Your objective: Lines with "Ball": please show every one of them from the listing below.

Source information:
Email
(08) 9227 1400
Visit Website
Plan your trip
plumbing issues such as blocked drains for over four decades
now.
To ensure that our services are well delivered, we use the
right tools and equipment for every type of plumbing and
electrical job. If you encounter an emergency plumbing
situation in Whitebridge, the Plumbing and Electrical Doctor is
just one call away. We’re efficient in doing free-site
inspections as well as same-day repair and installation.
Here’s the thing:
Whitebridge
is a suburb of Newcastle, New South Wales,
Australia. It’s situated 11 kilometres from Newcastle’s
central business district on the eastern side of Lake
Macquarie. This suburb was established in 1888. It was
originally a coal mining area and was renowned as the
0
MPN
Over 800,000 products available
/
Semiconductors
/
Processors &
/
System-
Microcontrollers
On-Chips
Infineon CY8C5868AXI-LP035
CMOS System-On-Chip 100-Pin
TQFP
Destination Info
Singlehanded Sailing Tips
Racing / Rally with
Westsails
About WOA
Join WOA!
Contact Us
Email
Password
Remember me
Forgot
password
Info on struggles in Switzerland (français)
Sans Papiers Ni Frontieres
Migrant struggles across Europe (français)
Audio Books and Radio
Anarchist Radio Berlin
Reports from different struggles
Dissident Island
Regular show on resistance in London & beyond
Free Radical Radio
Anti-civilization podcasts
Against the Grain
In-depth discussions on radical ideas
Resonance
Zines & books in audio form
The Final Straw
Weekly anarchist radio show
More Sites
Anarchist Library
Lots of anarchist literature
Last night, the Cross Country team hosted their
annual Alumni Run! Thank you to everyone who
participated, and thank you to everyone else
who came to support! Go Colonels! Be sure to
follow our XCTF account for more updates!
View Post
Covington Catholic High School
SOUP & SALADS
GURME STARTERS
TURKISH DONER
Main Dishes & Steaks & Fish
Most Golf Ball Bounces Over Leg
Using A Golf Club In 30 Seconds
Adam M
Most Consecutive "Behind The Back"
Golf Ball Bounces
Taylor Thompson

Response to the task:
Most Golf Ball Bounces Over Leg
Golf Ball Bounces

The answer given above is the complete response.